The prize for the Best Foreign Book (Meilleur Livre Etranger), the jury of which includes critics and publishers, is awarded on 29 November. There are two awards, one for fiction and one for non-fiction.
In the non-fiction category, the prize was awarded to Samar Yazbek’s The Crossing.
[pullquote]A formidable narrative[/pullquote]
The rewarded essay is a formidable narrative in the first person. We owe it to the Syrian Samar Yazbek, now in exile. Since the chaos settled in her country, this woman of exceptional courage has returned three times to Syria, sneaking under barbed wire. She risked her life ten times a day to tell how her compatriots struggle against Daech and Bashar al-Assad.

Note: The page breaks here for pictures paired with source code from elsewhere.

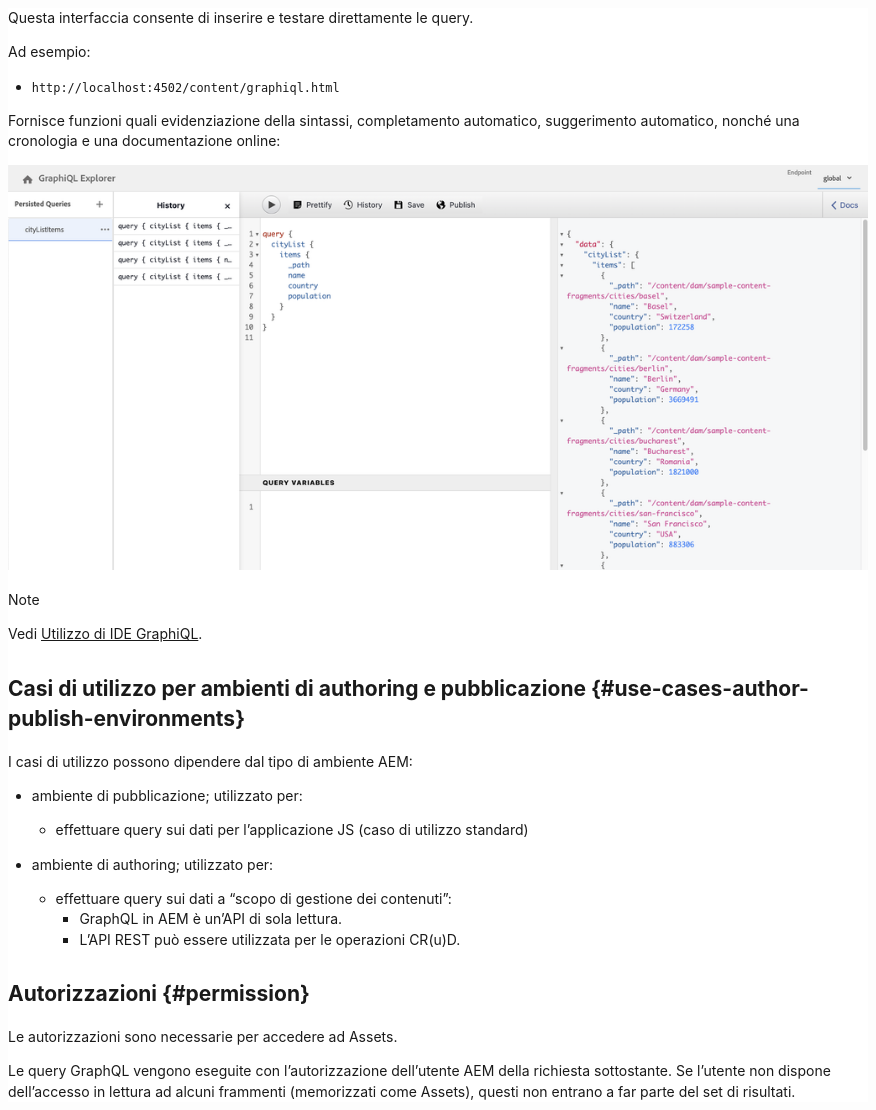 Questa interfaccia consente di inserire e testare direttamente le query.

Ad esempio:

* `http://localhost:4502/content/graphiql.html`

Fornisce funzioni quali evidenziazione della sintassi, completamento automatico, suggerimento automatico, nonché una cronologia e una documentazione online:

![Interfaccia di GraphiQL](assets/cfm-graphiql-interface.png "Interfaccia di GraphiQL")

>[!NOTE]
>
>Vedi [Utilizzo di IDE GraphiQL](/help/sites-developing/headless/graphql-api/graphiql-ide.md).

## Casi di utilizzo per ambienti di authoring e pubblicazione {#use-cases-author-publish-environments}

I casi di utilizzo possono dipendere dal tipo di ambiente AEM:

* ambiente di pubblicazione; utilizzato per:
   * effettuare query sui dati per l’applicazione JS (caso di utilizzo standard)

* ambiente di authoring; utilizzato per:
   * effettuare query sui dati a “scopo di gestione dei contenuti”:
      * GraphQL in AEM è un’API di sola lettura.
      * L’API REST può essere utilizzata per le operazioni CR(u)D.

## Autorizzazioni {#permission}

Le autorizzazioni sono necessarie per accedere ad Assets.

Le query GraphQL vengono eseguite con l’autorizzazione dell’utente AEM della richiesta sottostante. Se l’utente non dispone dell’accesso in lettura ad alcuni frammenti (memorizzati come Assets), questi non entrano a far parte del set di risultati.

In her book she says everything: how the helicopters of the regime aim at the souks and the schools to swing their barrels of explosives; How soldiers from elsewhere parasitized the Syrian revolution; How Bashar accommodated himself to the presence of these jihadists to make the international opinion believe that he was a lesser evil; How international public opinion began to swallow his fable while it should have presented him to The Hague as a war criminal “, explained Samar Yazbek last March.
[pullquote]The narrative of Samar Yazbek is not only edifying, it is also overwhelming with humanity and intelligence.[/pullquote]
The narrative of Samar Yazbek is not only edifying, it is also overwhelming with humanity and intelligence. It was met with great success abroad, where it was very justly compared to George Orwell’s “Tribute to Catalonia”. “The Crossing” is translated from Arabic by Rania Samara, and prefaced by our colleague Christophe Boltanski (Stock, 302 pp., 20.99 euros). The book must be opened urgently to understand how a revolution can turn into civil war, and civil war lead to apocalypse.
The jury for the Best Foreign Book Prize consists of André Bay (founder of the prize), Daniel Arsand, Manuel Carcassonne, Gérard de Cortanze, Nathalie Crom, Catherine Enjolet, Anne Freyer, Christine Jordis, Jean-Claude Lebrun, Joelle Losfeld, Alexis Liebaert and Joël Schmidt.